Notons qu’à Görlitz, ville située à l’est de l’État de Silésie, divisée après la Seconde Guerre mondiale entre l’Allemagne et la Pologne, qui comptaient pendant la Première Guerre mondiale 90.000 habitants, ont été finalement transférées au cours de ce rare moment historique, environ 6.500 soldats, officiers et gendarmes Grecs.

Cet exil a imposé un bouleversement radical pour ce qui est des tranches de vie, il faut souligner un exil totalement inattendu pour les officiers et les conscrits concernés, les rendant d’ailleurs à l’occasion quelque part invisibles… à travers l’historiographie de la Grande Guerre.

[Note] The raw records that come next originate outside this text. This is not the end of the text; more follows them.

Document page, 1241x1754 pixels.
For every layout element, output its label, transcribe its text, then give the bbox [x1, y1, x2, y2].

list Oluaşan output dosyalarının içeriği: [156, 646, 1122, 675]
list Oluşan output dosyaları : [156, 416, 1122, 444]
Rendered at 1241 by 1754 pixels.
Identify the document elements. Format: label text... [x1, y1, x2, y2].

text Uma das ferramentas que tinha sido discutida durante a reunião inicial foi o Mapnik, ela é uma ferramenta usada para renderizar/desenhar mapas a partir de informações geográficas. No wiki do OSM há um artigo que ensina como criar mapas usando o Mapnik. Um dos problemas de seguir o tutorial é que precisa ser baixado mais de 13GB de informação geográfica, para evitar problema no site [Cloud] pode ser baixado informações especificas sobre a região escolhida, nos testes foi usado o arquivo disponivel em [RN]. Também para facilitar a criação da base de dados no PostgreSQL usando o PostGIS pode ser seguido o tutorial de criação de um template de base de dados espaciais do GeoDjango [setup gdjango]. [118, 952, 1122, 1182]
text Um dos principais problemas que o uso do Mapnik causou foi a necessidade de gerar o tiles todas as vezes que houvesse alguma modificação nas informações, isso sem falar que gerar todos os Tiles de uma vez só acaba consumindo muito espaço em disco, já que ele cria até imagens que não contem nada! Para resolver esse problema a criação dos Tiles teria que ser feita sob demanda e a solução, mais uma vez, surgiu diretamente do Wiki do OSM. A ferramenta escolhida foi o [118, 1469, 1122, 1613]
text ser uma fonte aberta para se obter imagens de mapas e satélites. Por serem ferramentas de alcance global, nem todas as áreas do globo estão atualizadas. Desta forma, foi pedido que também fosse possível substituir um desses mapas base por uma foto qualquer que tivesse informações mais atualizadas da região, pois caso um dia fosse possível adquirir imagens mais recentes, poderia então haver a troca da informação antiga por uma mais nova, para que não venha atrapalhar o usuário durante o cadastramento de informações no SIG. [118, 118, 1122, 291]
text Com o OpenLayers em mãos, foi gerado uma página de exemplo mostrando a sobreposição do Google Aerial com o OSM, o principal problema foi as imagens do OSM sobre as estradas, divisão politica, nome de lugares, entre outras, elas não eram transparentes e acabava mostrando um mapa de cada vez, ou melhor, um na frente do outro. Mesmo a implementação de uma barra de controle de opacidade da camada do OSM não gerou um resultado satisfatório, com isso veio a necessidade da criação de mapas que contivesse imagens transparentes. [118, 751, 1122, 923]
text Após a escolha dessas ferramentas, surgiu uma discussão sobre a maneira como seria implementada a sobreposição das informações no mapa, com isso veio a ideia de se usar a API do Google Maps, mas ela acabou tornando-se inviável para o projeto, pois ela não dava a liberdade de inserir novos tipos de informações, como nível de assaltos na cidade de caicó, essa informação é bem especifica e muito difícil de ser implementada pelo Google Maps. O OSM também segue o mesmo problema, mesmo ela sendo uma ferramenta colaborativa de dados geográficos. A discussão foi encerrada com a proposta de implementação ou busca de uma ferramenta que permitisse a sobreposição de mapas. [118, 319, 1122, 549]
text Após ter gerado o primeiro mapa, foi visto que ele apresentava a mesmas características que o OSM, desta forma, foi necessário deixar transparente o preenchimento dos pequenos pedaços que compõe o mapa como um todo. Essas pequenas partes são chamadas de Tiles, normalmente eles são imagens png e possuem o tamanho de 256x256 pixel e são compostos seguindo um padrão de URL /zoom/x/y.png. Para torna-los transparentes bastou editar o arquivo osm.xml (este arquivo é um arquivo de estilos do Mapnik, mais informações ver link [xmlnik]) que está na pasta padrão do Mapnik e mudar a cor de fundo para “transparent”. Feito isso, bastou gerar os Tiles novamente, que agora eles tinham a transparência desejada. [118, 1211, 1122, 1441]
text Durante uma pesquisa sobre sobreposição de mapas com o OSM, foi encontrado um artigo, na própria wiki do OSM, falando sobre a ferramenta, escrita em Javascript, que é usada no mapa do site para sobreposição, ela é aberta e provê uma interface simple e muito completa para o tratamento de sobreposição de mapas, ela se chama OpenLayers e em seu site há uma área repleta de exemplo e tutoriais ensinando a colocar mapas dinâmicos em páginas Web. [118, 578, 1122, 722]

L’arrivée du IV Corps d’armée à la gare de Görlitz en 1916. Arch. G. Alexátos

La vie quotidienne allemande… pour ce contingent restreint et pourtant non négligeable de l’Armée Hellénique, fait d’exilés, constitue un champ de recherche à part entière, nous y reviendrons d’ailleurs dans un prochain article qui leur sera consacré.

Occupée donc en partie par les forces de l’Entente et dans une moindre mesure par celles des Empires Centraux, sa souveraineté bafouée, la Grèce des années 1915-1917 est de facto morcelée en plusieurs zones. En dehors de la Macédoine proprement dite, théâtre des opérations entre troupes de l’Entente et formations germano-bulgares, les forces italiennes ont occupé une partie de l’Épire, et les troupes françaises progressivement toute la Thessalie.

Archéologie de la Grande Guerre à Skra. Yánnis Karageorgíou, Macédoine, 2024

Les autorités militaires françaises, britanniques et italiennes, abolissent d’ailleurs automatiquement l’administration grecque à chaque contrée ou ville qu’elles occupent. De ce fait, la population fut de plus en plus réceptive à l’argumentation royaliste de l’État d’Athènes, ce dernier étant réduit progressivement aux frontières grecques de l’avant 1881.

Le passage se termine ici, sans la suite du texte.